Fractals
I thought I would try and put together a little fractal visualization. Specifically, the Mandelbrot set, since it is so well-known and simple to implement. And there's a whole wikipedia page devoted to Plotting Algorithms for the Mandelbrot Set. I just wanted to do something quick and simple to learn a bit about how these visualizations work.
The Mandelbrot set is defined as the set of points in the complex plane where the series z_n = z_(n-1)^2 + c remains localized and does not diverge. Since we're squaring, if z^2 > 1, then we're diverging. But how in general do we decide if a point is going to diverge? Well, one of the reasons I love numerical methods is their simplicity. We just grind through a whole bunch of iterations and see if we ever cross that frontier. If we're looking at a complex number z = x + iy, we can do something like:
def escape_steps(real, imag):
steps = 0
max_steps = 1000
x = 0
y = 0
while steps < max_steps and (x*x + y*y <= 4):
x, y = (x*x - y*y + real), (2*x*y + imag)
steps += 1
return steps
This simple function tells us how many iterations before the point 'escapes'. We can then use this to scale some sort of color gradient. To make a nice visualization, we just need to do this for every pixel. I started to build such a visualization with Raylib, but I realized that applying the same transformation for each pixel is exactly what shaders are designed to do. I don't know anything about shaders, but this seemed like a great opportunity to learn something. So I went to Shadertoy and tried to implement my naive little visualization.
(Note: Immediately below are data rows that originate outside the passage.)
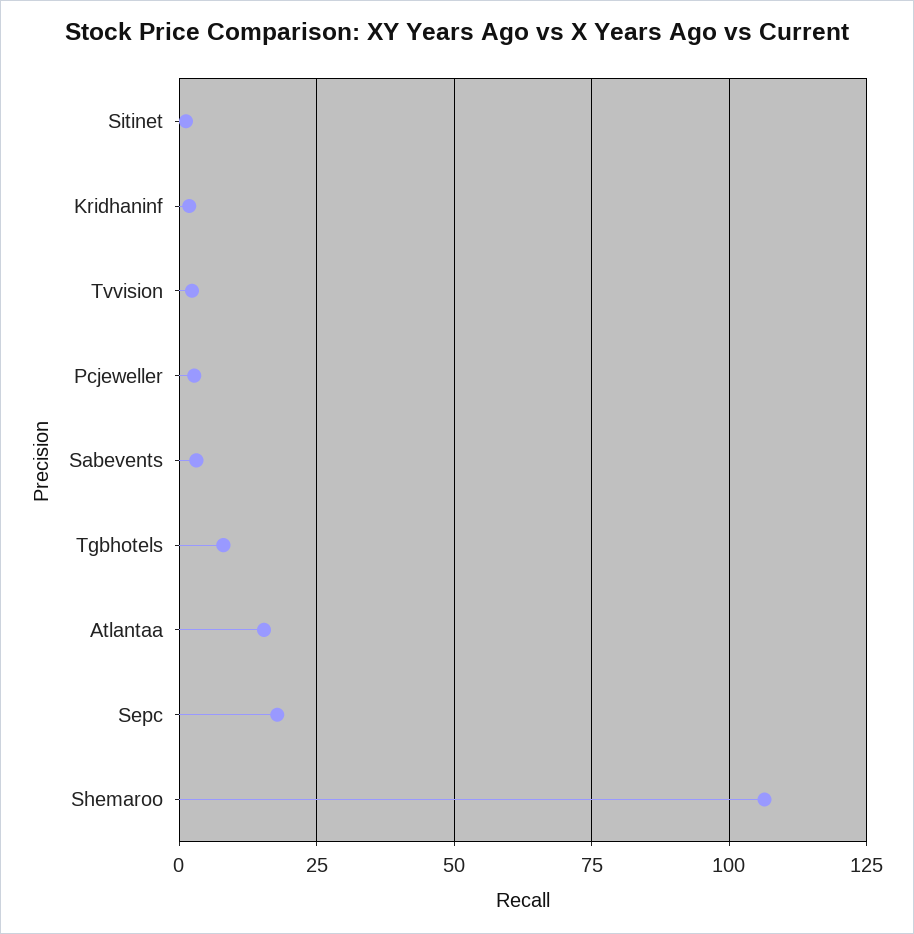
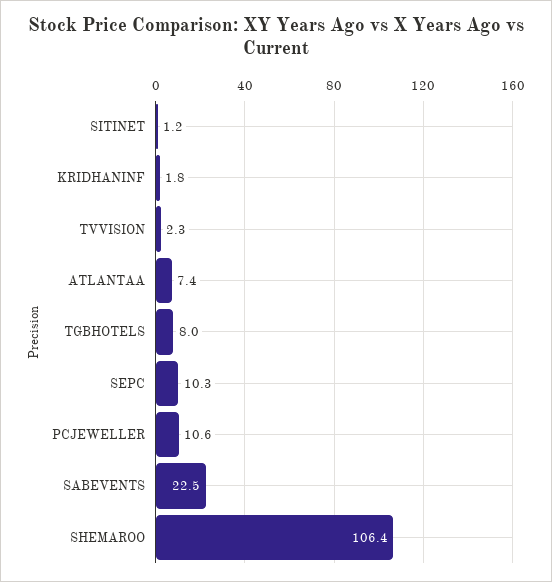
  {
    "Sitinet": 1.2,
    "Kridhaninf": 1.8,
    "Tvvision": 2.3,
-   "Pcjeweller": 2.5,
+   "Pcjeweller": 10.6,
-   "Sabevents": 2.5,
+   "Sabevents": 22.5,
    "Tgbhotels": 8,
-   "Atlantaa": 15,
+   "Atlantaa": 7.4,
-   "Sepc": 17.5,
+   "Sepc": 10.3,
    "Shemaroo": 106.4
  }

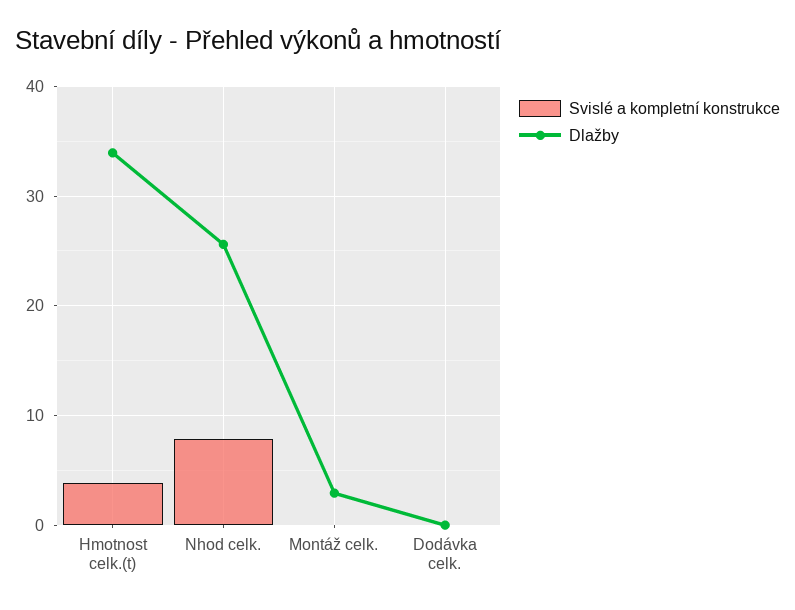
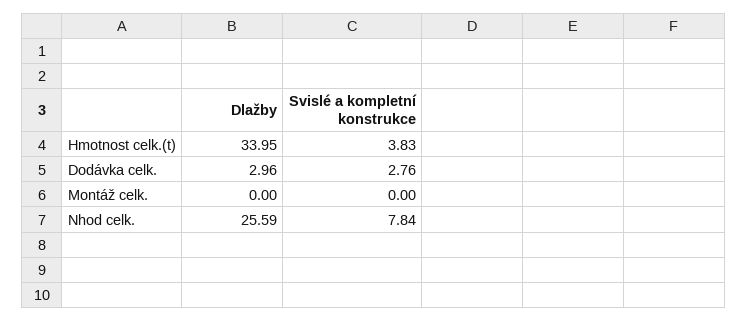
  {
    "Svislé a kompletní konstrukce": {
      "Hmotnost celk.(t)": 3.83,
      "Nhod celk.": 7.84,
      "Montáž celk.": 0,
-     "Dodávka celk.": 0
+     "Dodávka celk.": 2.76
    },
    "Dlažby": {
      "Hmotnost celk.(t)": 33.95,
      "Nhod celk.": 25.59,
-     "Montáž celk.": 3,
+     "Montáž celk.": 0,
-     "Dodávka celk.": 0
+     "Dodávka celk.": 2.96
    }
  }

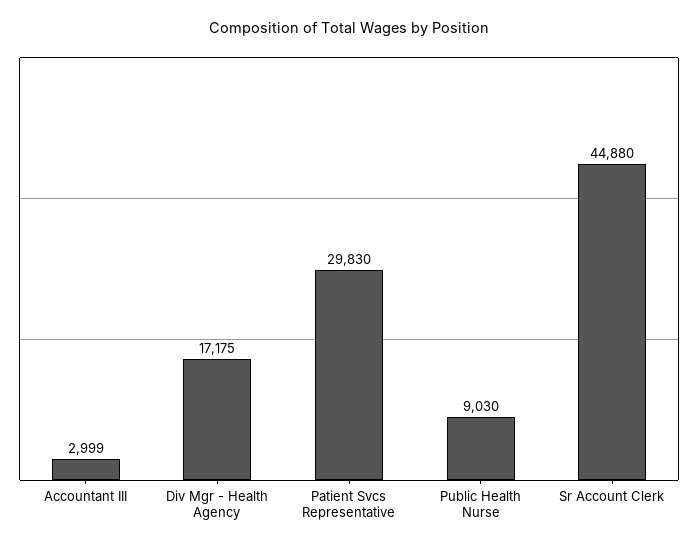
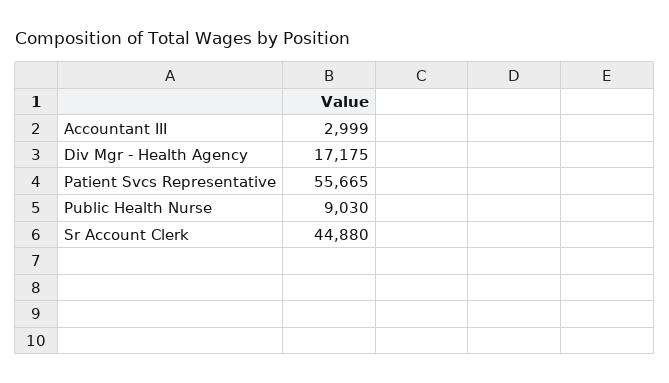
  {
    "Accountant III": 2999,
    "Div Mgr - Health Agency": 17175,
-   "Patient Svcs Representative": 29830,
+   "Patient Svcs Representative": 55665,
    "Public Health Nurse": 9030,
    "Sr Account Clerk": 44880
  }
int escape(float x0, float y0) {
int steps = 0;
float x = 0.0f;
float y = 0.0f;
while (x*x + y*y <= 4.0f && steps < 1000) {
float temp = x*x - y*y + x0;
y = 2.0f*x*y + y0;
x = temp;
steps += 1;
}
return steps;
}
void mainImage( out vec4 fragColor, in vec2 fragCoord )
{
float scaling = 2.0f;
float x_offset = 0.5f;
float y_offset = 0.5f;
vec2 uv = fragCoord/iResolution.xy;
float x0 = (uv.x -x_offset) * scaling;
float y0 = (uv.y -y_offset) * scaling;
int steps = escape(x0, y0);
float scale = float(steps) / 256.0;
vec3 col = vec3(scale, scale, scale);
// Output to screen
fragColor = vec4(col,1.0);
}
And behold, this produces a very basic image:
After a little more fiddling with the scaling and offsets and learning how shadertoy gives you time and frame data, we can animate it a bit. As we zoom in, we are actually seeing fractal patterns repeating at different length scales. Neat!